My youngest daughter breaks into my reverie with a solution that resonates with my heart, if not my head.
“What if all the Christians in the world just made their own army and marched into Iraq to beat off those bad guys?”
I chuckle, wishing the world were that simple.
But has God not intervened in similar ways in the past? It may be that He will use our political lobbying and social awareness raising to change the outcome of this crisis. It may be that He will bring deliverance to His people through international military action, as He did in response to the Holocaust.
And though I don’t know what the Judge will do, I know what we can do. We can join in the lament for our Iraqi kin. We can beg Him to change the hearts of their oppressors. And we can swamp Him with petitions through fasting and prayer, asking Him to send in an army to protect His people.
Who knows? It could be the kind that comes marching through the treetops.
What a great article. It is so hard to deal with these issues as adults, let along help our children deal with them. This is a great perspective. Thanks for sharing.
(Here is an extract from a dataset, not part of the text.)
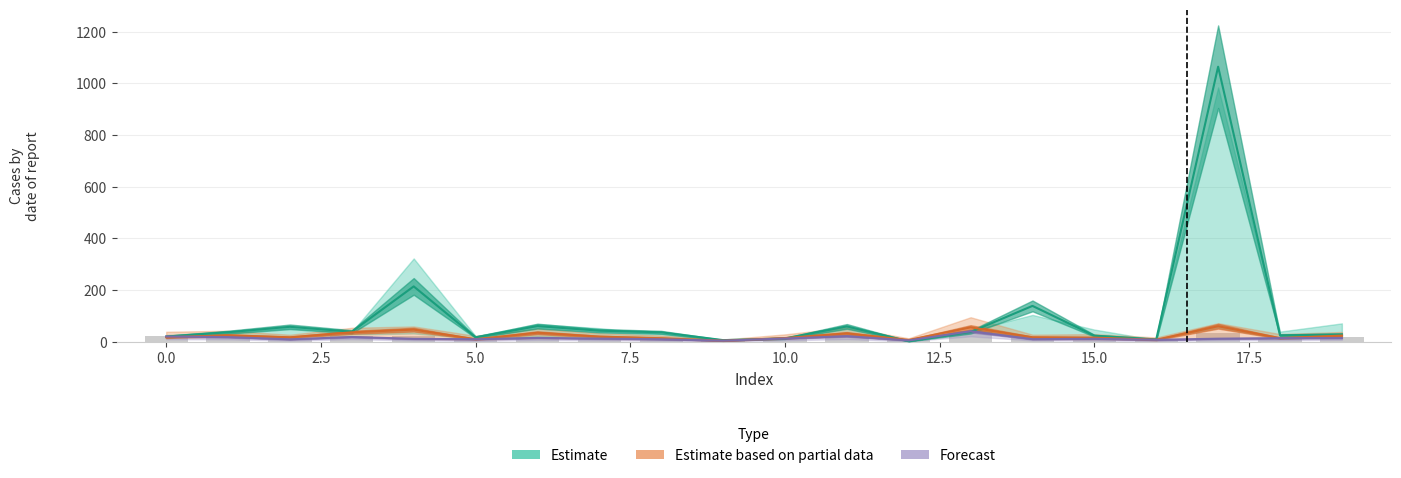

What is the difference between the CH1 values at 7 and 10?

29.9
I have to admit, Cheri, that I have second guessed the wisdom of exposing my children to such disturbing knowledge. There is something to be said for protecting their innocence, but I think it is also important to equip them to be world-changers rather than pain-avoiders. Being willing and able to engage the atrocities in this world is part of the solution. Hopefully I haven’t scarred them for life! 🙂
What can we do? What can we do? Everyone is shocked at what is happening but what can we do……………?
Call on the God of JUSTICE and TRUTH!!!
Thanks for sharing a great post!
God bless
Rolain
Yes, yes, and yes, Rolain. David asked the same question:
“When the foundations are being destroyed, what the righteous do?”
Psalm 11:3
He also came up with the same answer.
“On the wicked he will rain fiery coals and burning sulfur; a scorching wind will be their lot.
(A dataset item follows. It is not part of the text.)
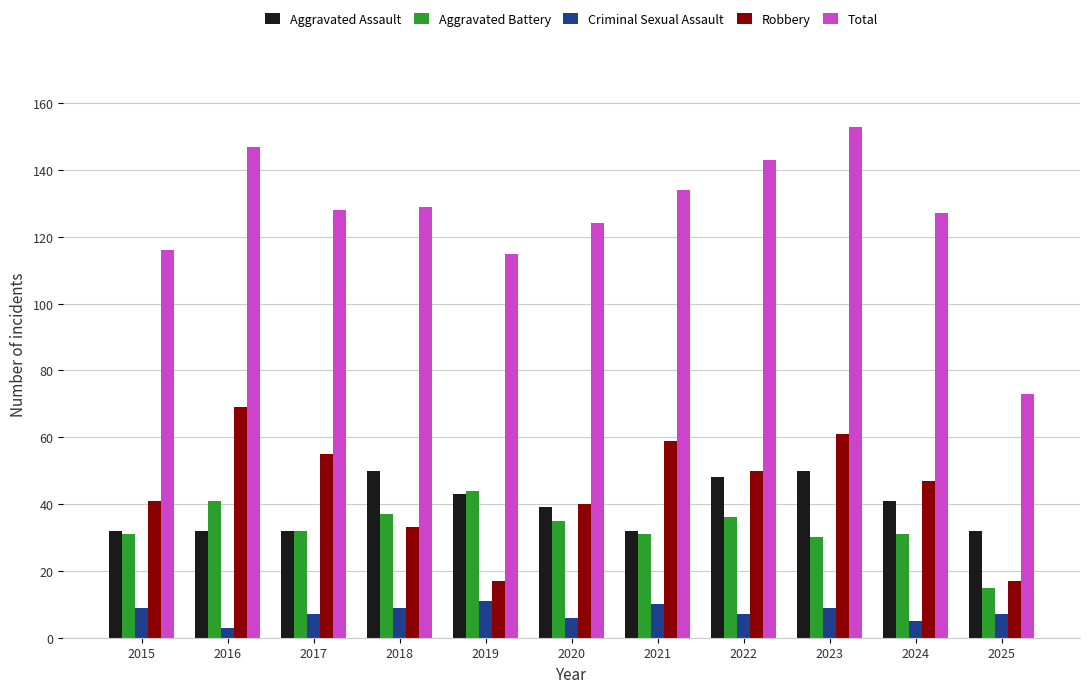

What is the total value across all series at 2021?

266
For the LORD is righteous, he loves justice; upright men will see his face.”
Psalm 11:6-7
Waiting with you for Him to act…
Humanity has been like this from the start. Until Heaven and Earth are united and the Holy Spirit comes on us all….we will have to wait and keep imploring on God to allow us some moments of release from the anguish and cruelty of ourselves. God Bless all the mothers and children in fear.
Collette – This is one of those times when we groan in the clutches of being caught between the “already” and the “not yet” of God’s Kingdom. How apt to keep praying the way He taught us: “Your kingdom come; Your will be done on earth as it is in heaven.”